**What to do:** Pull out each line of the records below that contains the word "directed".

**Given information:**
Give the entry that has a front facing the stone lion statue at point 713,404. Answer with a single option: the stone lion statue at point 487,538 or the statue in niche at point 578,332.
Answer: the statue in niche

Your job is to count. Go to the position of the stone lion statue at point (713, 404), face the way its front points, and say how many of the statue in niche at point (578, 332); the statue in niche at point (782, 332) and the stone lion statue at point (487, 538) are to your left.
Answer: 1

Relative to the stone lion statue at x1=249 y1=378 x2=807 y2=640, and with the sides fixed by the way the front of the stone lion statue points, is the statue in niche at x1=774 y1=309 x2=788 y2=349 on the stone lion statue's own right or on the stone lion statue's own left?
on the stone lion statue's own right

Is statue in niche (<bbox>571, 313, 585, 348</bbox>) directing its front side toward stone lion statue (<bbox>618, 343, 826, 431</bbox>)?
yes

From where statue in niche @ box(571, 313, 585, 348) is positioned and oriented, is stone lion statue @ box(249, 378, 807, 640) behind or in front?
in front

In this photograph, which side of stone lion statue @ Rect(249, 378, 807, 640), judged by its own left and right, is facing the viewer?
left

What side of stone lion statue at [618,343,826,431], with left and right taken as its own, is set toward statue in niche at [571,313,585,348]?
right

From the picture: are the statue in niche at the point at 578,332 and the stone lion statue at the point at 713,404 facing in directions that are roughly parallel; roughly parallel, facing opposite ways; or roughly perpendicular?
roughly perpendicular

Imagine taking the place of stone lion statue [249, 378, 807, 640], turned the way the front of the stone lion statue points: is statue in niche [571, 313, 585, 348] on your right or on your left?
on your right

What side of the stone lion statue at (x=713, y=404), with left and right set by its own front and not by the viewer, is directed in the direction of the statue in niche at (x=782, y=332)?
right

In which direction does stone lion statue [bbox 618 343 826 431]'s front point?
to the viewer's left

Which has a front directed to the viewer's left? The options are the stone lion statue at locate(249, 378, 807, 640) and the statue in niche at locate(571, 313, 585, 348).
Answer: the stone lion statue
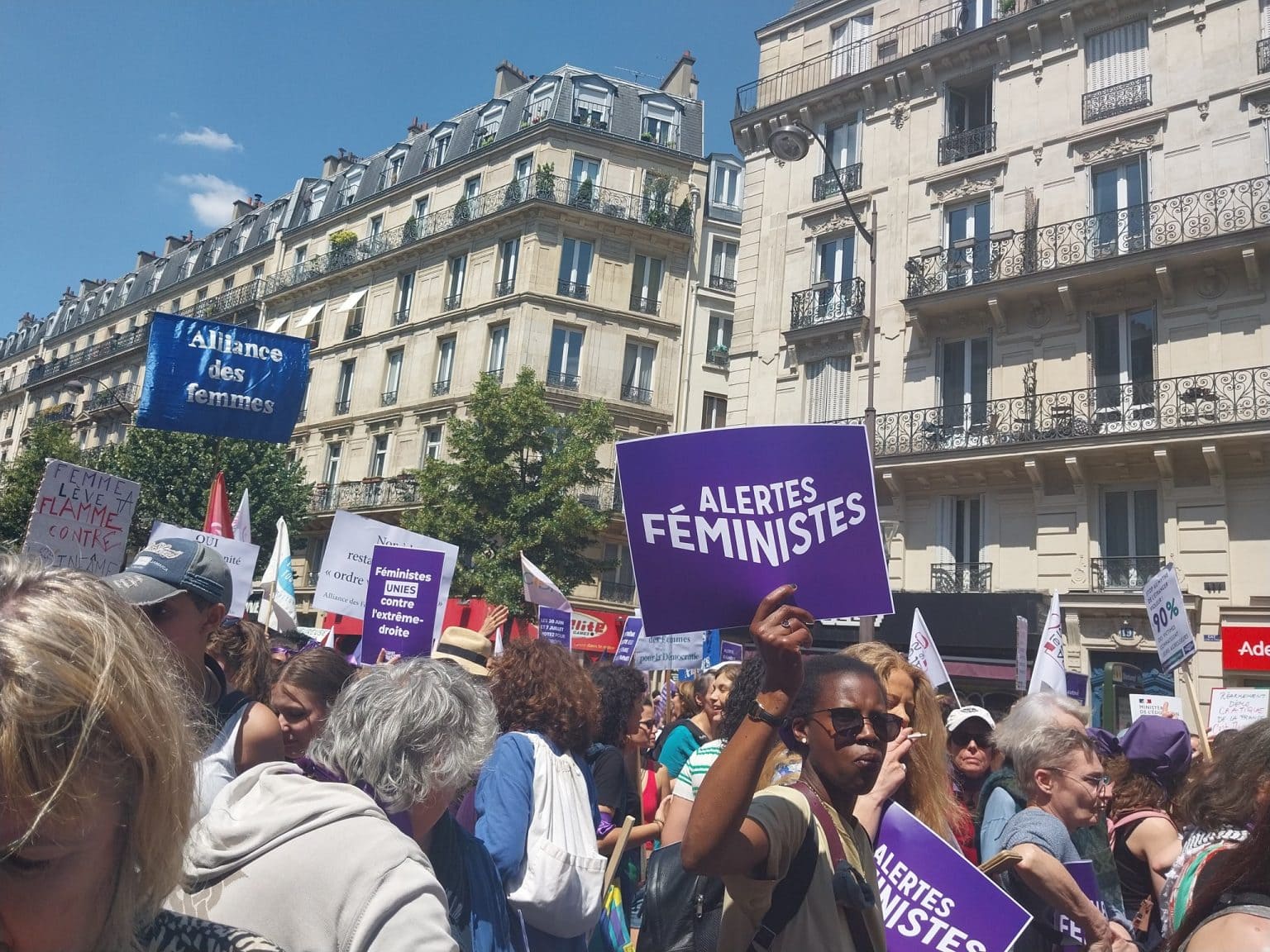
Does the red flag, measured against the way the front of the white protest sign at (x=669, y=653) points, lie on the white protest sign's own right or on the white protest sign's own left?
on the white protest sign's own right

==

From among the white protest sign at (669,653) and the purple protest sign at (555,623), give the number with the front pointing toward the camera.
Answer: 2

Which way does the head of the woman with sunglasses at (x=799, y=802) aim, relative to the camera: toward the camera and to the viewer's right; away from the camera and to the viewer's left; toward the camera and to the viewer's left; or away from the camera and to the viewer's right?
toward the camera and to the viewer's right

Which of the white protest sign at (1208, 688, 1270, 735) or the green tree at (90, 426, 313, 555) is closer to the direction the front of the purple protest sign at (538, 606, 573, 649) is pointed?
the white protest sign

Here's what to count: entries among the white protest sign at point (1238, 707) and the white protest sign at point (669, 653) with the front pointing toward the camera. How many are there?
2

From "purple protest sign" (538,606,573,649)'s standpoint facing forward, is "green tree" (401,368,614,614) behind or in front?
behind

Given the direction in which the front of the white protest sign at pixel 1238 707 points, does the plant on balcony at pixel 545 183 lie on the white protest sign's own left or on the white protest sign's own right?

**Response box:**
What side of the stone lion statue at (x=713, y=404), with left and right set by its own front and not by the viewer, is directed in the direction of the statue in niche at (x=782, y=332)?
Which has a front directed to the viewer's left? The options are the stone lion statue at locate(249, 378, 807, 640) and the statue in niche at locate(571, 313, 585, 348).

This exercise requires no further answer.